| Задание 1 |
Запишите без изменений часть фрагмента текста. Начните со слов «Хорошо выразила настроение» и остановитесь после слов «истерзаны повсюду стены!».
━━━━━ Фрагмент текста
В феврале 1942 года писатель А. Чаковский опубликует статью "Невский проспект". Он скажет в ней о причинах маниакального страха гитлеровцев перед великим городом на Неве: "Фашисты хотели гулять по Невскому проспекту. Но слишком страшно для них слово "Невский". В этом слове для них тевтонский позор Чудского озера, победы Петра, гром дальнобойных орудий Красной Армии".
Январский салют 1944-го был особенно праздничным на главной исторической магистрали города: постановлением власти было отменено её прежнее название Проспект 25 Октября (оно так и не прижилось у ленинградцев) и возвращено исконное - Невский проспект. Как, впрочем, и ряду других проспектов, площадей и набережных.
Хорошо выразила настроение выживших и победивших ленинградцев Ольга Берггольц:
Тихо, тихо небо голубое.
В этой долгожданной тишине
Мы пройдём по Невскому с тобою,
По былой "опасной стороне".
Как истерзаны повсюду стены!
Бельма в каждом выбитом окне.
Это тут мы прожили без смены
Целых 900 ночей и дней.
Но вернусь к тому, с чего начал, - воспоминаниям Даниила Гранина. Ему 93 года. После совсем недавних уникальных "Вечеров с Петром Первым" он выпустил ещё одну книгу - "Причуды моей памяти". Это из Гранинских историй о Пискарёвском кладбище:
"…Пискарёвское кладбище, где лежат жертвы блокады. Семьсот тысяч ленинградцев, погибших от голода и обстрелов,.. дневник школьницы, выставленный там, фотографии заснеженного города, девятьсот дней блокады - как мой город мог перенести подобное, какие силы помогли ему выстоять? Семьсот тысяч, ведь это целый народ. Древние Афины имели населения всего двести пятьдесят тысяч… Утром 9 мая я поехал на Пискарёвское кладбище. Мне хотелось побродить там в одиночестве. Никак не ожидал, что там окажется столько народу. Непрерывно подъезжали переполненные автобусы, такси, инвалидные коляски. Огромное поле было полно людей. Происходило какое-то стихийное, никем не организованное шествие. Собственно, и шествия-то не было. Присмотревшись, я заметил, что люди шли к памятнику, шли, поглядывая на низкие широкие могильные насыпи, ещё не обсохшие от талого снега, доходили до памятника, возвращались и уезжали. Каждый был сам по себе, и не было никакого ритуала… Редко у кого в руках были сниклые букетики подснежников… Некоторые клали на пожухлую, старую траву могил конфеты… Я почувствовал, что мне тоже хочется выразить свои чувства погибшим. Может быть, в этом было что-то языческое - не знаю. Я пошарил в карманах, ничего у меня не оказалось, кроме пачки сигарет, я положил её на деревянный откос, у каменной плиты "1942". Сигареты "Кронштадтские", неважные сигареты, но я вспомнил, что мы курили тогда, зимой сорок второго…"
━━━━━━━━━━
| Задание 2 |
Извлеките из исходного материала строки, начиная со строки, в которой есть «Which box has the lowest median line?», и до конца исходного материала включительно, и перепишите их без изменений. Изображения в ответ не включайте.
━━━━━ Исходный материал
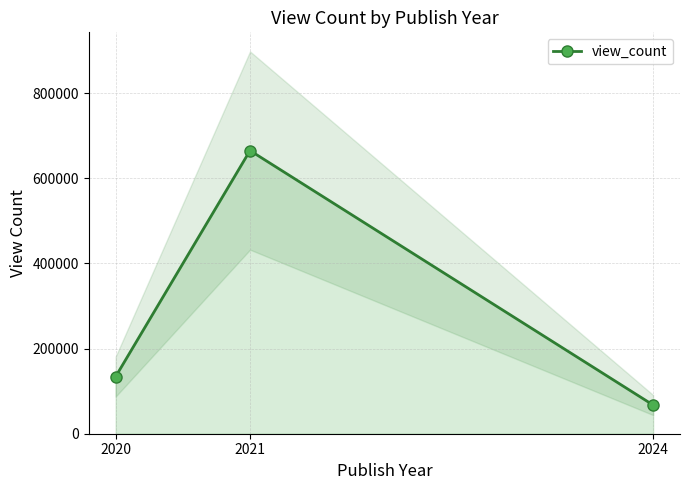

How many distinct data groups are displayed?

1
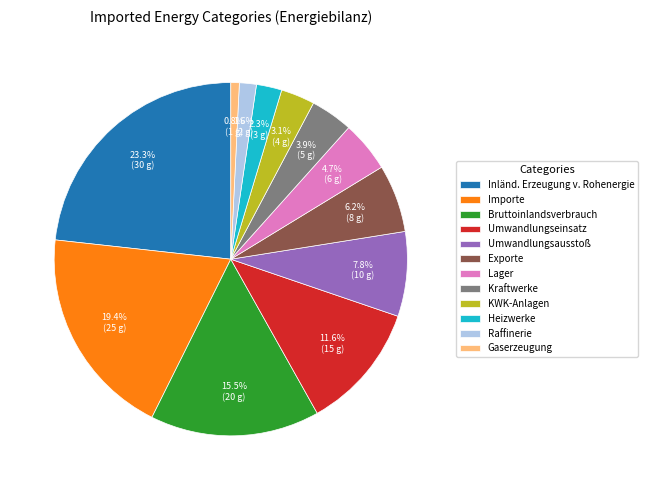

What portion of the pie excludes Heizwerke?

97.7%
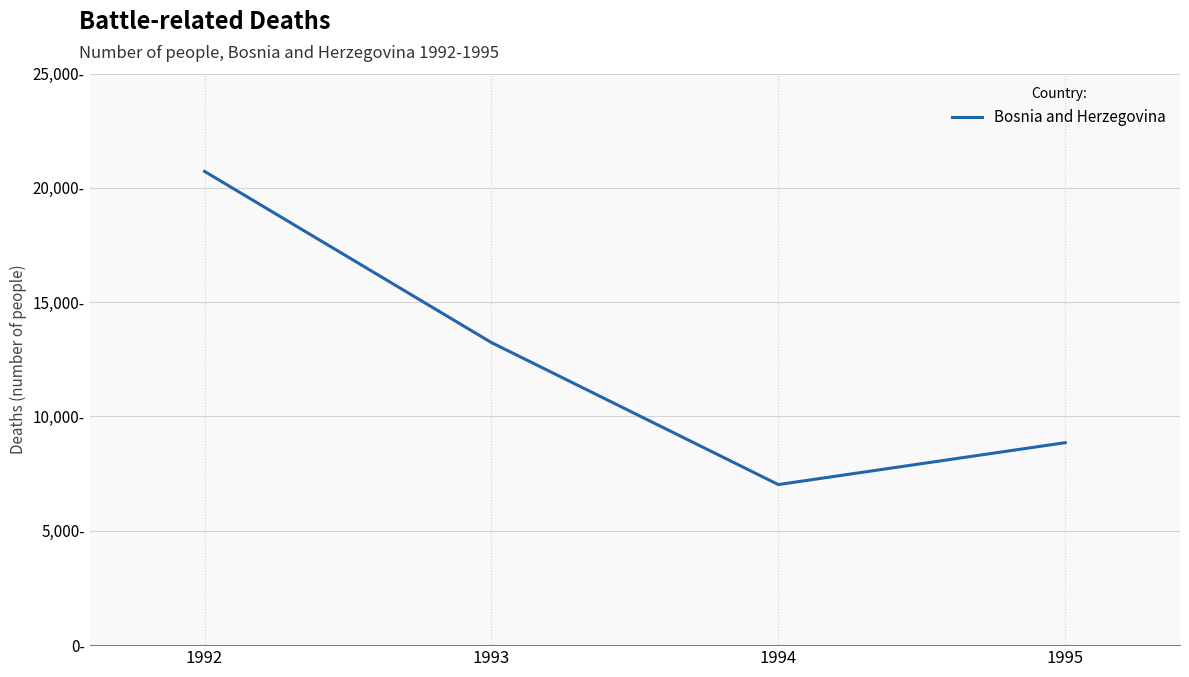

Does the chart display data point markers on the line(s)?

No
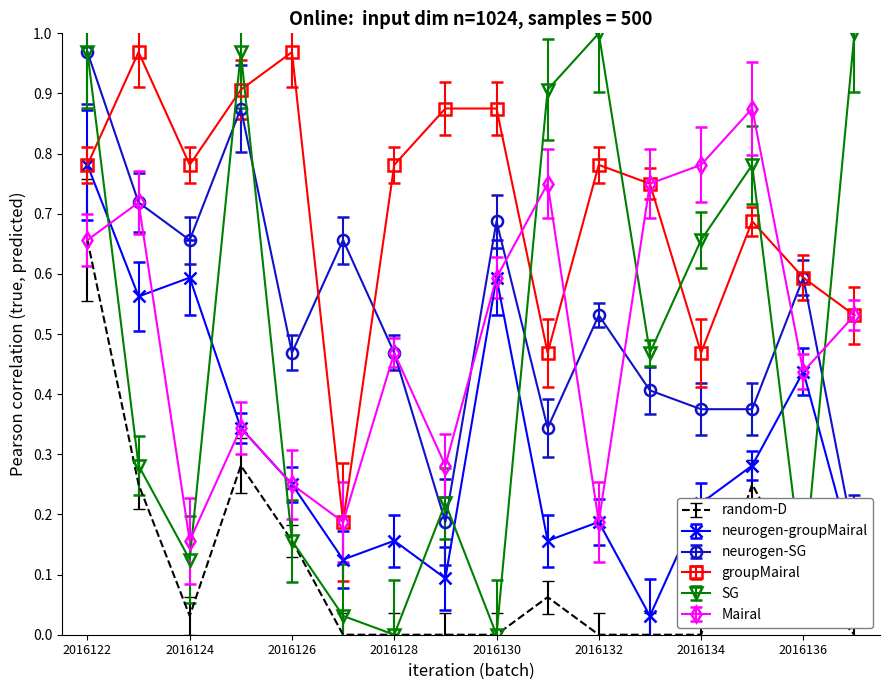

Is it true that Mairal equals 0.5 at 2016128?

True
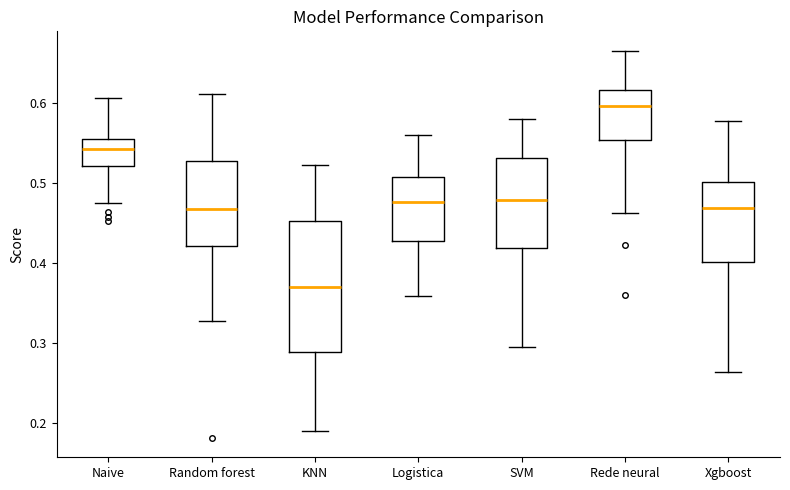

Which box has the lowest median line?

KNN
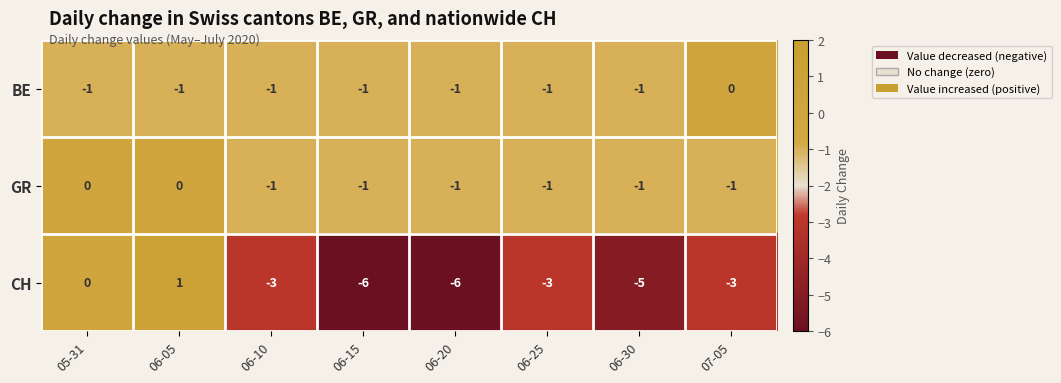

Reading right to left, extract all data points from this chart.

BE: 0	-1	-1	-1	-1	-1	-1	-1
GR: -1	-1	-1	-1	-1	-1	0	0
CH: -3	-5	-3	-6	-6	-3	1	0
━━━━━━━━━━
| Ответ 1 |
Хорошо выразила настроение выживших и победивших ленинградцев Ольга Берггольц:
Тихо, тихо небо голубое.
В этой долгожданной тишине
Мы пройдём по Невскому с тобою,
По былой "опасной стороне".
Как истерзаны повсюду стены!

| Ответ 2 |
Which box has the lowest median line?

KNN

Reading right to left, extract all data points from this chart.

BE: 0	-1	-1	-1	-1	-1	-1	-1
GR: -1	-1	-1	-1	-1	-1	0	0
CH: -3	-5	-3	-6	-6	-3	1	0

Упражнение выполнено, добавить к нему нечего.